> **Exercise requirements**:
Please state how many lines in the records below contain the word "Connector"; the number alone is the answer.

(Data entries)
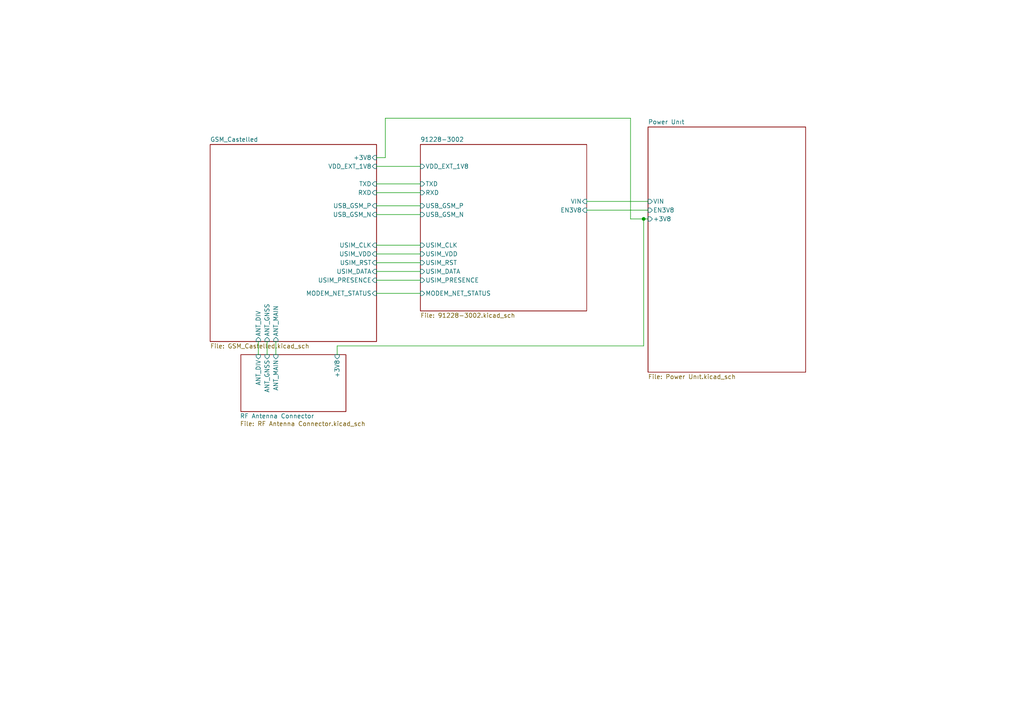
<source format=kicad_sch>
(kicad_sch
	(version 20250114)
	(generator "eeschema")
	(generator_version "9.0")
	(uuid "1dffc71e-ee91-4009-9042-6ddccb6334fc")
	(paper "A4")
	(lib_symbols)
	(junction
		(at 186.69 63.5)
		(diameter 0)
		(color 0 0 0 0)
		(uuid "97431ebd-d6db-4833-b91f-1af494687bf4")
	)
	(wire
		(pts
			(xy 111.76 34.29) (xy 182.88 34.29)
		)
		(stroke
			(width 0)
			(type default)
		)
		(uuid "039b7373-5f44-4d87-9795-1a82fe7d606e")
	)
	(wire
		(pts
			(xy 109.22 71.12) (xy 121.92 71.12)
		)
		(stroke
			(width 0)
			(type default)
		)
		(uuid "159e1296-2622-45a3-bed8-0303bf1dcf07")
	)
	(wire
		(pts
			(xy 109.22 73.66) (xy 121.92 73.66)
		)
		(stroke
			(width 0)
			(type default)
		)
		(uuid "17f81504-013b-49e3-a0e2-0ba27ecb1eed")
	)
	(wire
		(pts
			(xy 109.22 53.34) (xy 121.92 53.34)
		)
		(stroke
			(width 0)
			(type default)
		)
		(uuid "18afd295-dd44-4c2e-a19b-240f23bb54ff")
	)
	(wire
		(pts
			(xy 109.22 62.23) (xy 121.92 62.23)
		)
		(stroke
			(width 0)
			(type default)
		)
		(uuid "23a6c96d-3553-4440-9ab0-7253f0166f41")
	)
	(wire
		(pts
			(xy 109.22 55.88) (xy 121.92 55.88)
		)
		(stroke
			(width 0)
			(type default)
		)
		(uuid "284987fd-d59d-4f9e-b6bc-5f57becdeb52")
	)
	(wire
		(pts
			(xy 111.76 45.72) (xy 111.76 34.29)
		)
		(stroke
			(width 0)
			(type default)
		)
		(uuid "2fbdf41a-1864-4910-9a75-175c1136abca")
	)
	(wire
		(pts
			(xy 186.69 63.5) (xy 187.96 63.5)
		)
		(stroke
			(width 0)
			(type default)
		)
		(uuid "31428206-e059-4d12-ad43-153ed069969e")
	)
	(wire
		(pts
			(xy 109.22 76.2) (xy 121.92 76.2)
		)
		(stroke
			(width 0)
			(type default)
		)
		(uuid "34131cce-8efd-4f03-b69c-116b12ee0a62")
	)
	(wire
		(pts
			(xy 109.22 48.26) (xy 121.92 48.26)
		)
		(stroke
			(width 0)
			(type default)
		)
		(uuid "65340e22-8bdf-4ef7-8177-f29b46086c4b")
	)
	(wire
		(pts
			(xy 109.22 59.69) (xy 121.92 59.69)
		)
		(stroke
			(width 0)
			(type default)
		)
		(uuid "7169de35-4c19-40e5-8716-7edb0d9f4581")
	)
	(wire
		(pts
			(xy 80.01 99.06) (xy 80.01 102.87)
		)
		(stroke
			(width 0)
			(type default)
		)
		(uuid "73ddda8c-98ff-4309-abf4-2d93abcc2f6b")
	)
	(wire
		(pts
			(xy 77.47 99.06) (xy 77.47 102.87)
		)
		(stroke
			(width 0)
			(type default)
		)
		(uuid "74f6dfaa-bbac-4545-927d-ae0a24e0199d")
	)
	(wire
		(pts
			(xy 109.22 78.74) (xy 121.92 78.74)
		)
		(stroke
			(width 0)
			(type default)
		)
		(uuid "8cb48187-84b9-4dee-8e0d-5fb61c284bdb")
	)
	(wire
		(pts
			(xy 170.18 60.96) (xy 187.96 60.96)
		)
		(stroke
			(width 0)
			(type default)
		)
		(uuid "92405bee-a3ea-47aa-8be6-925ed2e84f97")
	)
	(wire
		(pts
			(xy 97.79 102.87) (xy 97.79 100.33)
		)
		(stroke
			(width 0)
			(type default)
		)
		(uuid "993d4b0e-1644-4ff3-a362-aa310da5bc60")
	)
	(wire
		(pts
			(xy 109.22 81.28) (xy 121.92 81.28)
		)
		(stroke
			(width 0)
			(type default)
		)
		(uuid "9a4d6e45-55c3-4c57-9e29-443652a188af")
	)
	(wire
		(pts
			(xy 109.22 45.72) (xy 111.76 45.72)
		)
		(stroke
			(width 0)
			(type default)
		)
		(uuid "c9f64c8d-842d-4a00-bc27-1e9927f05627")
	)
	(wire
		(pts
			(xy 97.79 100.33) (xy 186.69 100.33)
		)
		(stroke
			(width 0)
			(type default)
		)
		(uuid "ce50700b-4c12-4bcd-b41c-846756f101ee")
	)
	(wire
		(pts
			(xy 170.18 58.42) (xy 187.96 58.42)
		)
		(stroke
			(width 0)
			(type default)
		)
		(uuid "dd332ebd-a635-483a-bead-1e3c69fdff30")
	)
	(wire
		(pts
			(xy 182.88 34.29) (xy 182.88 63.5)
		)
		(stroke
			(width 0)
			(type default)
		)
		(uuid "e1f0e29b-72bc-4a96-9d84-e4a257b82c17")
	)
	(wire
		(pts
			(xy 74.93 99.06) (xy 74.93 102.87)
		)
		(stroke
			(width 0)
			(type default)
		)
		(uuid "e1f505cb-be68-4813-afd2-d7b110126d2a")
	)
	(wire
		(pts
			(xy 182.88 63.5) (xy 186.69 63.5)
		)
		(stroke
			(width 0)
			(type default)
		)
		(uuid "e52dd2e1-1aaf-44a8-8fae-ce2fa7192098")
	)
	(wire
		(pts
			(xy 186.69 100.33) (xy 186.69 63.5)
		)
		(stroke
			(width 0)
			(type default)
		)
		(uuid "f9009563-5416-4e63-b7b1-2226853e0ac8")
	)
	(wire
		(pts
			(xy 109.22 85.09) (xy 121.92 85.09)
		)
		(stroke
			(width 0)
			(type default)
		)
		(uuid "f977349f-d327-413b-8b47-80f0d300b6c7")
	)
	(sheet
		(at 60.96 41.91)
		(size 48.26 57.15)
		(exclude_from_sim no)
		(in_bom yes)
		(on_board yes)
		(dnp no)
		(fields_autoplaced yes)
		(stroke
			(width 0.1524)
			(type solid)
		)
		(fill
			(color 0 0 0 0.0000)
		)
		(uuid "16cd9863-2543-4654-a360-08e979dcb936")
		(property "Sheetname" "GSM_Castelled"
			(at 60.96 41.1984 0)
			(effects
				(font
					(size 1.27 1.27)
				)
				(justify left bottom)
			)
		)
		(property "Sheetfile" "GSM_Castelled.kicad_sch"
			(at 60.96 99.6446 0)
			(effects
				(font
					(size 1.27 1.27)
				)
				(justify left top)
			)
		)
		(pin "+3V8" input
			(at 109.22 45.72 0)
			(uuid "c1624f09-f21d-4766-84c2-e411e42f9d0b")
			(effects
				(font
					(size 1.27 1.27)
				)
				(justify right)
			)
		)
		(pin "TXD" input
			(at 109.22 53.34 0)
			(uuid "1e7ccc65-9970-43ff-961c-65739681b7ea")
			(effects
				(font
					(size 1.27 1.27)
				)
				(justify right)
			)
		)
		(pin "RXD" input
			(at 109.22 55.88 0)
			(uuid "a89f10af-7a7a-4f17-8b3e-4bbc1da45e21")
			(effects
				(font
					(size 1.27 1.27)
				)
				(justify right)
			)
		)
		(pin "ANT_GNSS" input
			(at 77.47 99.06 270)
			(uuid "1b999b6d-512c-4a25-8ef4-0a04524af43f")
			(effects
				(font
					(size 1.27 1.27)
				)
				(justify left)
			)
		)
		(pin "ANT_MAIN" input
			(at 80.01 99.06 270)
			(uuid "ce0c29d5-c5b1-4e1c-9fa4-4e72c05b546e")
			(effects
				(font
					(size 1.27 1.27)
				)
				(justify left)
			)
		)
		(pin "USB_GSM_P" input
			(at 109.22 59.69 0)
			(uuid "c7d6aebd-23db-4ff2-a45a-b4d697a54455")
			(effects
				(font
					(size 1.27 1.27)
				)
				(justify right)
			)
		)
		(pin "USB_GSM_N" input
			(at 109.22 62.23 0)
			(uuid "f6462560-4964-4171-9e0a-3664d32e328d")
			(effects
				(font
					(size 1.27 1.27)
				)
				(justify right)
			)
		)
		(pin "ANT_DIV" input
			(at 74.93 99.06 270)
			(uuid "ad834ec2-aff7-40f0-a544-8f02bbaab469")
			(effects
				(font
					(size 1.27 1.27)
				)
				(justify left)
			)
		)
		(pin "USIM_PRESENCE" input
			(at 109.22 81.28 0)
			(uuid "dc14408d-8f48-4209-b149-4ffa0bb8d5c6")
			(effects
				(font
					(size 1.27 1.27)
				)
				(justify right)
			)
		)
		(pin "USIM_VDD" input
			(at 109.22 73.66 0)
			(uuid "e523ee2c-db5b-40ff-a142-cac24f7b908b")
			(effects
				(font
					(size 1.27 1.27)
				)
				(justify right)
			)
		)
		(pin "USIM_RST" input
			(at 109.22 76.2 0)
			(uuid "e77f7333-1e84-4e55-a248-b42b789d7a7d")
			(effects
				(font
					(size 1.27 1.27)
				)
				(justify right)
			)
		)
		(pin "USIM_DATA" input
			(at 109.22 78.74 0)
			(uuid "8fd024b2-69fd-4a2b-9343-c94afdfe9cc2")
			(effects
				(font
					(size 1.27 1.27)
				)
				(justify right)
			)
		)
		(pin "VDD_EXT_1V8" input
			(at 109.22 48.26 0)
			(uuid "fab41cc4-e78f-42f2-a9bc-26fd8cccd3d1")
			(effects
				(font
					(size 1.27 1.27)
				)
				(justify right)
			)
		)
		(pin "USIM_CLK" input
			(at 109.22 71.12 0)
			(uuid "91164fa6-90af-4cf4-8634-1aaf2205bfa3")
			(effects
				(font
					(size 1.27 1.27)
				)
				(justify right)
			)
		)
		(pin "MODEM_NET_STATUS" input
			(at 109.22 85.09 0)
			(uuid "f9eae667-9b28-4dd6-8ef8-2804330919d3")
			(effects
				(font
					(size 1.27 1.27)
				)
				(justify right)
			)
		)
		(instances
			(project "GSM_SMA_V1.0"
				(path "/1dffc71e-ee91-4009-9042-6ddccb6334fc"
					(page "2")
				)
			)
		)
	)
	(sheet
		(at 121.92 41.91)
		(size 48.26 48.26)
		(exclude_from_sim no)
		(in_bom yes)
		(on_board yes)
		(dnp no)
		(fields_autoplaced yes)
		(stroke
			(width 0.1524)
			(type solid)
		)
		(fill
			(color 0 0 0 0.0000)
		)
		(uuid "2ebce6b1-6547-4c82-903e-b236d340d552")
		(property "Sheetname" "91228-3002"
			(at 121.92 41.1984 0)
			(effects
				(font
					(size 1.27 1.27)
				)
				(justify left bottom)
			)
		)
		(property "Sheetfile" "91228-3002.kicad_sch"
			(at 121.92 90.7546 0)
			(effects
				(font
					(size 1.27 1.27)
				)
				(justify left top)
			)
		)
		(pin "USIM_CLK" input
			(at 121.92 71.12 180)
			(uuid "09bff271-ad12-46c3-9e2f-06015f663c35")
			(effects
				(font
					(size 1.27 1.27)
				)
				(justify left)
			)
		)
		(pin "USIM_DATA" input
			(at 121.92 78.74 180)
			(uuid "b6a35684-54c8-4562-ac91-11d41b54e741")
			(effects
				(font
					(size 1.27 1.27)
				)
				(justify left)
			)
		)
		(pin "USIM_RST" input
			(at 121.92 76.2 180)
			(uuid "e1d12ec5-79fe-4376-ad3d-3b907a1c18cc")
			(effects
				(font
					(size 1.27 1.27)
				)
				(justify left)
			)
		)
		(pin "USIM_VDD" input
			(at 121.92 73.66 180)
			(uuid "713f7388-2470-4e0e-b3e4-c0f5d688080e")
			(effects
				(font
					(size 1.27 1.27)
				)
				(justify left)
			)
		)
		(pin "VDD_EXT_1V8" input
			(at 121.92 48.26 180)
			(uuid "14932dc3-46df-4fdd-8379-68133fb055e1")
			(effects
				(font
					(size 1.27 1.27)
				)
				(justify left)
			)
		)
		(pin "USIM_PRESENCE" input
			(at 121.92 81.28 180)
			(uuid "9ef28c6f-668e-41f2-adba-c00ed17361d4")
			(effects
				(font
					(size 1.27 1.27)
				)
				(justify left)
			)
		)
		(pin "VIN" input
			(at 170.18 58.42 0)
			(uuid "d9ac99c6-75fe-48b2-b65f-c8bac2bb12d6")
			(effects
				(font
					(size 1.27 1.27)
				)
				(justify right)
			)
		)
		(pin "TXD" input
			(at 121.92 53.34 180)
			(uuid "d0161eb8-e12a-4a16-8d3c-c94b06493541")
			(effects
				(font
					(size 1.27 1.27)
				)
				(justify left)
			)
		)
		(pin "RXD" input
			(at 121.92 55.88 180)
			(uuid "1dd3e736-f35c-439c-8b57-555a38deec14")
			(effects
				(font
					(size 1.27 1.27)
				)
				(justify left)
			)
		)
		(pin "MODEM_NET_STATUS" input
			(at 121.92 85.09 180)
			(uuid "da984537-57d2-4e46-aa39-9e6de488b1a5")
			(effects
				(font
					(size 1.27 1.27)
				)
				(justify left)
			)
		)
		(pin "USB_GSM_P" input
			(at 121.92 59.69 180)
			(uuid "7119dacf-0025-4a2d-a9e8-9fd4ce5b5693")
			(effects
				(font
					(size 1.27 1.27)
				)
				(justify left)
			)
		)
		(pin "EN3V8" input
			(at 170.18 60.96 0)
			(uuid "ae33da45-fe87-4d51-8d68-979dc75ca18a")
			(effects
				(font
					(size 1.27 1.27)
				)
				(justify right)
			)
		)
		(pin "USB_GSM_N" input
			(at 121.92 62.23 180)
			(uuid "9f13e81d-c1be-49c0-9219-c4e336667677")
			(effects
				(font
					(size 1.27 1.27)
				)
				(justify left)
			)
		)
		(instances
			(project "GSM_SMA_V1.0"
				(path "/1dffc71e-ee91-4009-9042-6ddccb6334fc"
					(page "3")
				)
			)
		)
	)
	(sheet
		(at 187.96 36.83)
		(size 45.72 71.12)
		(exclude_from_sim no)
		(in_bom yes)
		(on_board yes)
		(dnp no)
		(fields_autoplaced yes)
		(stroke
			(width 0.1524)
			(type solid)
		)
		(fill
			(color 0 0 0 0.0000)
		)
		(uuid "51287b52-7941-4899-94cd-44b5b01db2d4")
		(property "Sheetname" "Power Unıt"
			(at 187.96 36.1184 0)
			(effects
				(font
					(size 1.27 1.27)
				)
				(justify left bottom)
			)
		)
		(property "Sheetfile" "Power Unıt.kicad_sch"
			(at 187.96 108.5346 0)
			(effects
				(font
					(size 1.27 1.27)
				)
				(justify left top)
			)
		)
		(pin "VIN" input
			(at 187.96 58.42 180)
			(uuid "81d214c0-6497-4c34-a3eb-943d99258fe4")
			(effects
				(font
					(size 1.27 1.27)
				)
				(justify left)
			)
		)
		(pin "EN3V8" input
			(at 187.96 60.96 180)
			(uuid "3e03a6e6-a8c5-4d84-b020-35414dc9050e")
			(effects
				(font
					(size 1.27 1.27)
				)
				(justify left)
			)
		)
		(pin "+3V8" input
			(at 187.96 63.5 180)
			(uuid "190c7763-e966-49b2-973d-830ca2e42969")
			(effects
				(font
					(size 1.27 1.27)
				)
				(justify left)
			)
		)
		(instances
			(project "GSM_SMA_V1.0"
				(path "/1dffc71e-ee91-4009-9042-6ddccb6334fc"
					(page "4")
				)
			)
		)
	)
	(sheet
		(at 69.85 102.87)
		(size 30.48 16.51)
		(exclude_from_sim no)
		(in_bom yes)
		(on_board yes)
		(dnp no)
		(stroke
			(width 0.1524)
			(type solid)
		)
		(fill
			(color 0 0 0 0.0000)
		)
		(uuid "a6d26704-6cae-4e7f-85b4-05976466e479")
		(property "Sheetname" "RF Antenna Connector"
			(at 69.596 121.412 0)
			(effects
				(font
					(size 1.27 1.27)
				)
				(justify left bottom)
			)
		)
		(property "Sheetfile" "RF Antenna Connector.kicad_sch"
			(at 69.596 122.174 0)
			(effects
				(font
					(size 1.27 1.27)
				)
				(justify left top)
			)
		)
		(pin "ANT_DIV" input
			(at 74.93 102.87 90)
			(uuid "92e97f2f-2578-4e1a-b532-ea097c7ff396")
			(effects
				(font
					(size 1.27 1.27)
				)
				(justify right)
			)
		)
		(pin "ANT_MAIN" input
			(at 80.01 102.87 90)
			(uuid "e9adf31e-2f28-42e9-b639-96afd12fbfd5")
			(effects
				(font
					(size 1.27 1.27)
				)
				(justify right)
			)
		)
		(pin "+3V8" input
			(at 97.79 102.87 90)
			(uuid "fd6cbd9d-c8be-4c6d-aba5-1235ea3c9c6e")
			(effects
				(font
					(size 1.27 1.27)
				)
				(justify right)
			)
		)
		(pin "ANT_GNSS" input
			(at 77.47 102.87 90)
			(uuid "8939ca8b-4871-412b-8d02-0bf6c8c3870b")
			(effects
				(font
					(size 1.27 1.27)
				)
				(justify right)
			)
		)
		(instances
			(project "GSM_SMA_V1.0"
				(path "/1dffc71e-ee91-4009-9042-6ddccb6334fc"
					(page "5")
				)
			)
		)
	)
	(sheet_instances
		(path "/"
			(page "1")
		)
	)
	(embedded_fonts no)
)

</source>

> **Response below**:
2